Tore, nobody can tell you if the bike will still be OK in one year. I'm sure you know about correct adjustment of saddle height, so when his seatpost goes up so far that you can see the MAX mark, he has completely outgrown the bike.


----------



## Thomk (13 Feb 2014)

Why not try to get a used one from ebay sent directly to you in Norway?


----------



## jay clock (13 Feb 2014)

Tore, if you get one and he grows out of it, it should resell easily, particularly if the hassle of buying new is so big. We had a couple of Islabikes (3 in fact) and each one has sold for a massive price after a few years. Last one was a Beinn 24 (new is 350pds) and I got over 200 when about 5 years old. The sizing guides they give on the website are pretty accurate if I remember


----------



## Wooliferkins (28 Feb 2014)

Isla are a fairly small company and from experience getting a decent price point deal from couriers for overseas is difficult. Add to that the tax admin of exporting with no warranty support in the country and very probably the sums don't add up.


----------



## Tore johnny Blomhaug (4 May 2014)

and now i found out the bike it to small.....he want a bigger bike and also start complain it it to small and now last weekend he grand dad ask "hey shold you now buy him a new bike it is to small"
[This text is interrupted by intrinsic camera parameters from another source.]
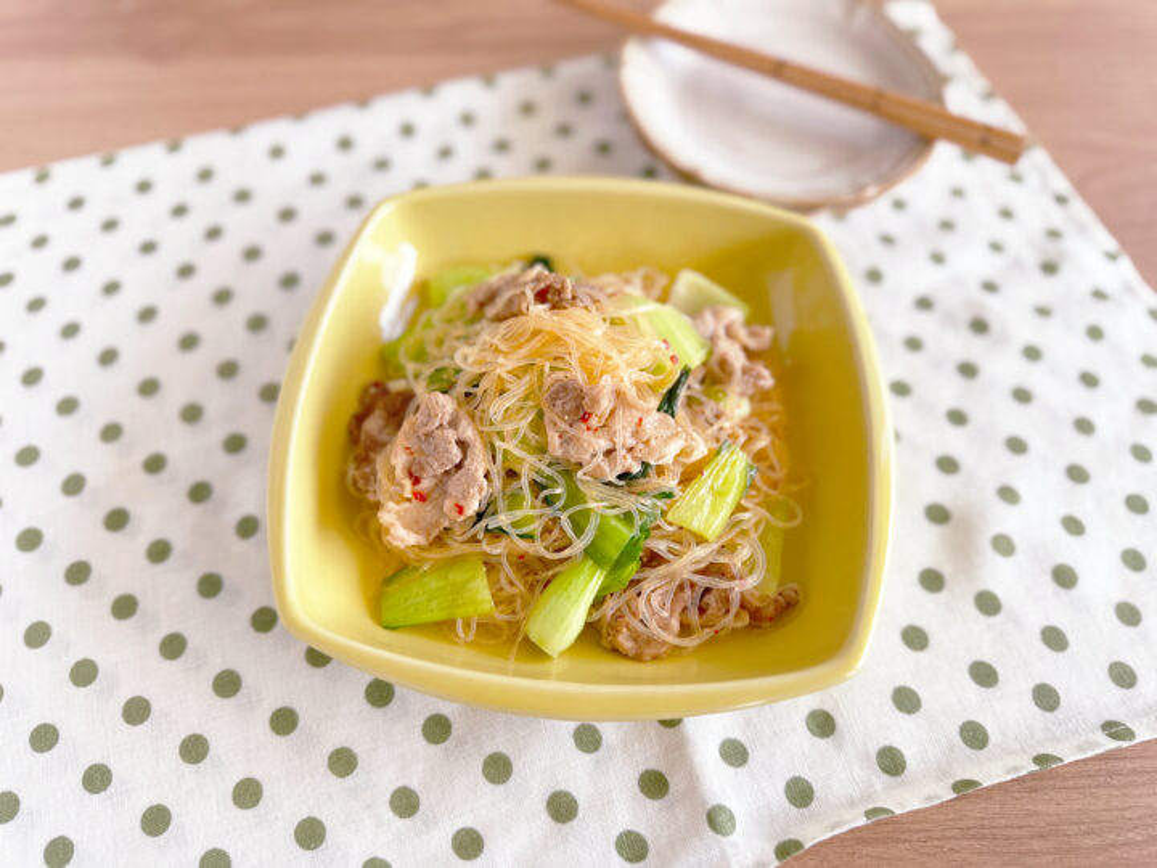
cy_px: 434
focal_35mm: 24
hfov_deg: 71.6
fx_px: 802
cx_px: 578
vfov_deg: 56.8
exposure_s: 1/121
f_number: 1.78
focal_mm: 6.86
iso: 80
so i have start to check on e-bay and i have ask a cople to send it to norway/sweeden (i`am close to sweeden) and wold be easy to pick it up there  (and since sweden is in EU i hope that wold be more easy)
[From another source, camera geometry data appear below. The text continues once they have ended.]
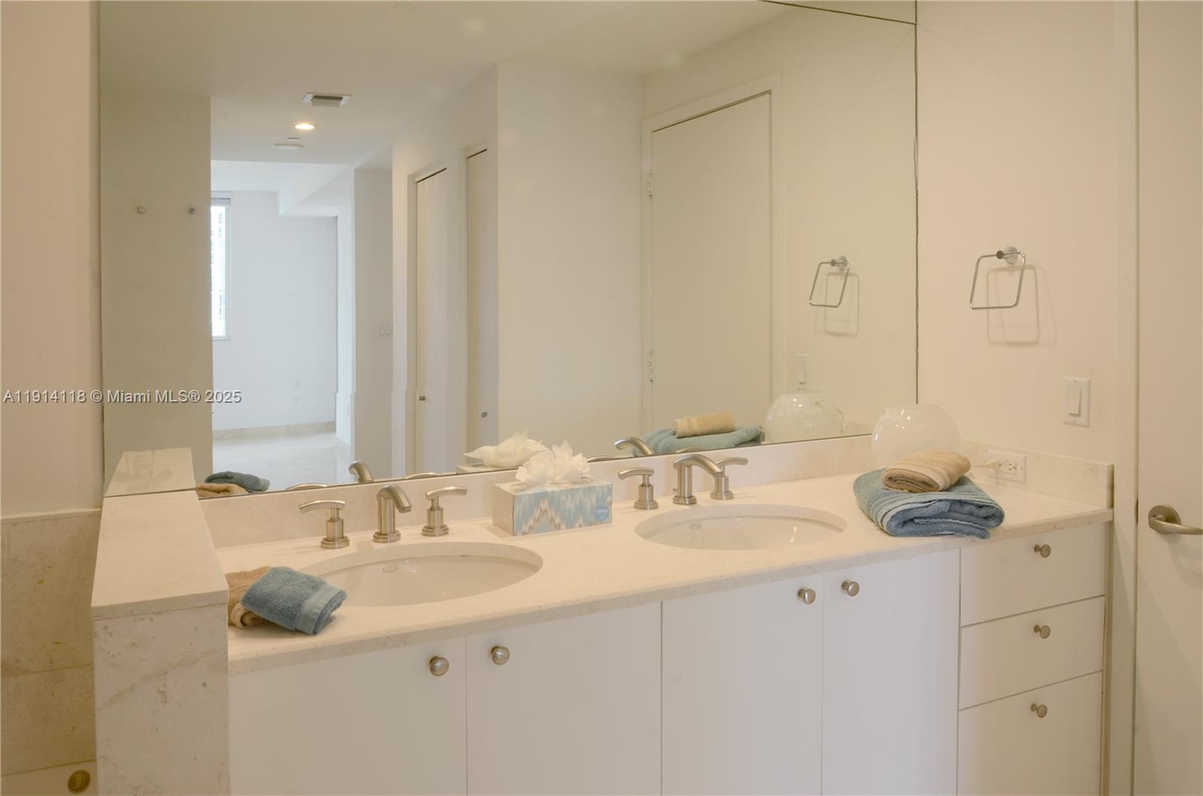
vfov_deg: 47.7
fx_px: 900
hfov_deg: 67.5
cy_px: 398
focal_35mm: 27
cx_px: 602
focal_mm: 18
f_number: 16
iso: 100
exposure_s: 1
but not any luck so far i will send petja a mail,mabey some can send it to him and i can pick it upp there (take a plain)
there is not any option in UK to send it to a post office and pick it upp there my self? have mail the airport and hopefull they can take it and keep it there a cople days 

main issue is that a "regular" 20 is to big (only 1 size in norway) and i don`t want to buy him a 16.


----------



## jay clock (4 May 2014)

I would be amazed if you could have it delivered to the airport for you to collect. Best option would be to use warmshowers.com or this forum or similar to find a local cyclist who would allow you to have it delivered to their house near the airport and collect from there. Or a cycling club.....


----------



## Tore johnny Blomhaug (5 May 2014)

@jay clock it was a great tips on the cycling club,i have send mail to RAPHA CYCLE CLUB LONDON mabey they can fix this  seems like a perfect place to fix this 

did also contact one person at .warmshowers.org/ who live close to the airport,hope he can help


----------



## Stephenite (10 Jan 2015)

Did you manage to fix this @Tore johnny Blomhaug ?

I want one too.


----------